The AV420 is a fantastic audio player, taking full advantage of its screen to display track information and, when available, album art. Assuming your music files have accurate ID3 tags, you can browse by artist, album, track title, genre, or year. You can also create and manage playlists on the device. However, when we copied a playlist from Musicmatch, the songs were transferred, but the playlist itself was not.

The AV420 is one of a few PVPs that lets you set bookmarks. There's also a resume option in the main menu that works independently; selecting it automatically returns you to where you left off, which is great if you forget to set a bookmark.

Archos supplies Musicmatch Jukebox 8.1 Basic for managing music collections and the freeware utility VirtualDub for converting AVI and MPEG files to an AV420-compatible format. The typical MPEG file downloaded from the Internet (or one created by the user) will not play back on the AV420, given its resolution constraints. Converting, or transcoding, your video files is an easy process with VirtualDub. However, the utility won't work without a DivX codec and, for certain files, an MP3 encoder. It's up to you to find, download, and install both -- Archos doesn't include them. Although all this is well documented in the AV420 manual, we don't think users should have to search the Web for required software components.

What's more, in order for the player to work with either Musicmatch Jukebox or Windows Media Player, you must first install a driver. Unfortunately, this fact isn't mentioned anywhere in the AV420's PDF manual, which is otherwise excellent.

Performance
The Archos takes just a few seconds to boot up, and it's equally speedy at opening large movie files. The AV420's processor did lag a bit when generating thumbnails for large video and photo files, but that's a small price to pay for the convenient previews.

We were also impressed by how quickly VirtualDub was able to convert our video files to a playable MPEG-4 format. The time taken will vary depending on the size of the source file, the speed of your PC, and so on, but in our informal tests, it usually took no more than 15 to 20 minutes to convert a full-length film.

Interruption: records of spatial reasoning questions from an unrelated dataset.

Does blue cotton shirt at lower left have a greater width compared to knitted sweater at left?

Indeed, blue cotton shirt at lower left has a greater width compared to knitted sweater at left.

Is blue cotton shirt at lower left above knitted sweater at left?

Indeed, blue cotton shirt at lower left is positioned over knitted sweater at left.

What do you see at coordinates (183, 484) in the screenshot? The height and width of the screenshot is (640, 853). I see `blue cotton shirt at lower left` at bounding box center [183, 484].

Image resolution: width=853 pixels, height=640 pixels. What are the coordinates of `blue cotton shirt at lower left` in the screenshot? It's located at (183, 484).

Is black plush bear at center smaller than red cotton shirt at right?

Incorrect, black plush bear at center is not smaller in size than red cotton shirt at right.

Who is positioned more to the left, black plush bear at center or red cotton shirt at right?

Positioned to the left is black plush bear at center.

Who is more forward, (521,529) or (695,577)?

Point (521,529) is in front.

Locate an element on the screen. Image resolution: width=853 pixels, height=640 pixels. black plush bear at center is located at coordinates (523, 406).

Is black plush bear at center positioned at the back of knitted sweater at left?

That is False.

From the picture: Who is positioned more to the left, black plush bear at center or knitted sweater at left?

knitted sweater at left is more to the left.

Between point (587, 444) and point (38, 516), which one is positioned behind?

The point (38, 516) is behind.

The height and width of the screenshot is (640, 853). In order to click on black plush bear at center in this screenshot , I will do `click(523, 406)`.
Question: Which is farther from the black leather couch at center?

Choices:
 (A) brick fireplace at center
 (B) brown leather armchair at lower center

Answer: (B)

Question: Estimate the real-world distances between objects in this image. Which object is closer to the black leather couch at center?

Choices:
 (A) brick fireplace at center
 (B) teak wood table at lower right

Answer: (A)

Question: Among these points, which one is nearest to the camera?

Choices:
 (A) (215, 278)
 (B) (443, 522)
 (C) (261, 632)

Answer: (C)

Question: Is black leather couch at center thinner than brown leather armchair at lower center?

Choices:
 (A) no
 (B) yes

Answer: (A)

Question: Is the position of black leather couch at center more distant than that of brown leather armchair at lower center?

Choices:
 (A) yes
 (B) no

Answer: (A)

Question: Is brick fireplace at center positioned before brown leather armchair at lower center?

Without exception, everything we copied, converted, and recorded looked fantastic on the AV420's LCD. However, the few TV programmes we recorded looked a bit grainy when played back on a TV, even those captured at the highest quality.

For a PVP in this price range, we expected better than the cheap, plastic earbuds Archos provides. As for the AV420's built-in speaker, no one will mistake it for a Klipsch ProMedia model, but it's good enough for kids in the backseat to watch a film together without headphones.

Or even two films -- the AV420 has the best battery life of any hard drive-based PVP we've tested. It played video for 5.1 hours and audio for 13.8 hours. That's enough in-flight entertainment to carry you across the US -- and it sets the bar awfully high for competing portable video players.